Bütün şehirleri birbirine benzettik Selim Ali.

Bu bir çırpıda hatıraların silinmesinin ardında başka şeyler olmalı... Doğduğum şehir benimle konuşmuyor gayrı. Eski evler, eski mahalleler, tarih, tabiat, hatıralar, bağlar, bahçeler, çaylar, pınarlar... kurutuldu, yakıldı, yıkıldı; niyeyse!

Savaşta yerle bir olmuş Almanya taşına toprağına sahip çıkarken bize ne oluyorsa!

Tarihe yolculuk için Yunanistan'a, İtalya'ya, Avusturya'ya mı gidelim Meselâ İstanbul'dan ne kadar "İstanbul" kaldı! Herhalde kıyamet öncesi bir "kıyamet" olsa gerek yıkmışlar.

Tarihe ve tabiata "dokunsa dokunsa" cehalet dokunur. Öyle ya... altının kıymetini sarraf bilir.

Yahya Kemal, Tanpınar iyi ki böyle bir İstanbul'u görmedi.

İstanbul'un silüetine olsun tahammül edemeyip yüksek binaları minarelere musallat edenler İstanbul'u seviyor olabilir miydi!

"İstanbul'u sevmezse gönül; aşkı ne anlar!" diyen Yahya Kemal İstanbulluysa; biz bu şehri yağmalayanlar (olarak) nereliyiz

Bayram münasebetiyle doğduğum yere -Kayseri'ye- gittim.

Her geçen gün çocukluğumun izlerini silen bu belediye başkanları iyi yapmıyor. Eski Kayseri bir avuç yer; ne diye yıktınız ki oraları; Erciyes'i kapatan apartmanlar için mi

Ve Selçuklu eserlerinin o perişan halleri, aradığım türbeyi yerinde bulamamam beni içten içe ağlattı.

Yapılacak bir şey yok; İstanbul gibi Kayseri'yi de aynı: "Beton dökelim; iş bitsin!"ciler bitirmiş.

Tiksindiren, yoran binalar, binalar, binalar...

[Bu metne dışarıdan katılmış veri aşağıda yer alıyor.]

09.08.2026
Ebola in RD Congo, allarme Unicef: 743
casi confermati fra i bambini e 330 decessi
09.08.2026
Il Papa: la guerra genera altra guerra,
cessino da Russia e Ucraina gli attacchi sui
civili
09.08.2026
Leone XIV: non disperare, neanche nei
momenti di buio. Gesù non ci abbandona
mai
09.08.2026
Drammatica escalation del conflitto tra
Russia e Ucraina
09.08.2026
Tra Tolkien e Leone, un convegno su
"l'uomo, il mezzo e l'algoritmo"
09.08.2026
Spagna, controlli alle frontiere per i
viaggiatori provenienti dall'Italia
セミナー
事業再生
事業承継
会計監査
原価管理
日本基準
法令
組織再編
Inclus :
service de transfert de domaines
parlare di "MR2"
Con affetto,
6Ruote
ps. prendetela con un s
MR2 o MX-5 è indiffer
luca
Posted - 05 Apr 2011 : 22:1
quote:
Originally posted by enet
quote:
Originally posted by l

Ben bu, tarihi, tarihe gömen zihniyeti ebedî anlamam, anlayamam Selim Ali. Sizin oralarda tarih, ağaçlar, kuşlar yerinde duruyor mu

Bilgin Abi, ülkemiz güzel... Ah, bir de dokunmasak, kurcalamasak diyordu. Ve o yokun bir ân önce ülkemizi şereflendirmesini can u gönülden bekliyordu. Belki bir gün o yok, var'a dönecekti; bilinir mi! Yine bir şiir rahatlığına ihtiyaç vardı.

ÜLKEME DAİR

Ülkemi soruyorsan şiir...

Dağları, denizleri, ovaları...

Yalnız... bir şey var; o yok!

Sevmek mi; âşığım âşık...

Havası, suyu bir başka...

Yalnız... bir şey var; o yok!

Nereye gitsem; hah, burası diyorum.

Burada kalırım bir ömür.

Yalnız... bir şey var; o yok!

Derdime derman oluyor; Üsküdar'a insem.

Mihrimah ve Valide Sultan'dan ezan dinlesem.

Yalnız... bir şey var; o yok!

Sorup durma; yok işte; kaç zamandır yok!